The star does not disappoint her fans, channeling plenty of Ab Fab’s physical comedy, running through some fart jokes for old times’ sake and never allowing anyone to forget for one moment that it’s Jennifer Saunders up there. Sure, it’s a broad comic turn rather than an acting performance, but it would be churlish in the extreme to be sniffy - not least because the part is written less as a dramatic role and more as a chance to wind the eccentricity up to 11.She gets good support from Geoffrey Streatfeild (pictured above right), whose self-regard and look had me thinking of David Cameron, and Lisa Dillon as Ruth, who is pretty much usurped when Elvira (Madeleine Mantock, smouldering with coquettish teases, pictured above left) materialises to catch Charles’s eye, and plenty more. Rose Wardlaw, on her West End debut, also has a lot of fun with Edith, the hyperactive maid, to whom there is rather more than anyone suspects.

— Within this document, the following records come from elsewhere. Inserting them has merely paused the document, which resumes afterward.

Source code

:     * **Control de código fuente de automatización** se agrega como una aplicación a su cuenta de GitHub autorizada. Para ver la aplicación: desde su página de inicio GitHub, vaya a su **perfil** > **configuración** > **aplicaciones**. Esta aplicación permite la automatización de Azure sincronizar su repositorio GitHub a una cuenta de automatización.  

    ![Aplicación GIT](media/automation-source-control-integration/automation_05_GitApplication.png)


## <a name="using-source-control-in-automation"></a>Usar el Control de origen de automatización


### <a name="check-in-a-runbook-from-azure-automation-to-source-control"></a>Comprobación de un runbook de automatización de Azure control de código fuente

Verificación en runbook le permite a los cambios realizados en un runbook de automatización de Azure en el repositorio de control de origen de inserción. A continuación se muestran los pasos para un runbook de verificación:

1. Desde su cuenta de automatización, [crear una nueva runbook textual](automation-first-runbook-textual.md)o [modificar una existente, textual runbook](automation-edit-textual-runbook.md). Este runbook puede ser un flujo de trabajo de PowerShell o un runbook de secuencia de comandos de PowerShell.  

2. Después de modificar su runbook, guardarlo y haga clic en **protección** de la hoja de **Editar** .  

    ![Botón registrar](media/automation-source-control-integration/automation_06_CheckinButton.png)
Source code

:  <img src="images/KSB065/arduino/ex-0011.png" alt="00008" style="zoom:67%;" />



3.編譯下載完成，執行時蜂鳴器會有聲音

For all the technically efficient theatricality, there’s no getting away from the dated atmosphere that hangs over the play like a shroud. Charles is a little too pleased to have two wives fighting over him, failing to see the appalling position in which the blameless Ruth finds herself and barely showing any interest in what has happened to Elvira during seven years in the afterlife. The temptress (Elvira) and the mother substitute (Ruth) fit rather too neatly into those categories, the women defined by their roles in a man’s life rather than through their own emotions and thoughts. There’s a more interesting adaptation to be made that fleshes out the women and removes industrial quantities of smarm from Charles, sufficient to bring him into the 21st century.
But Saunders gets her laughs, the rest of the cast get a zinger or two each and even the somewhat overpowering set gets its moment in the sun. So, unlike Elvira’s return to the mortal plane, this play’s revival is, on balance, a good thing for everyone involved.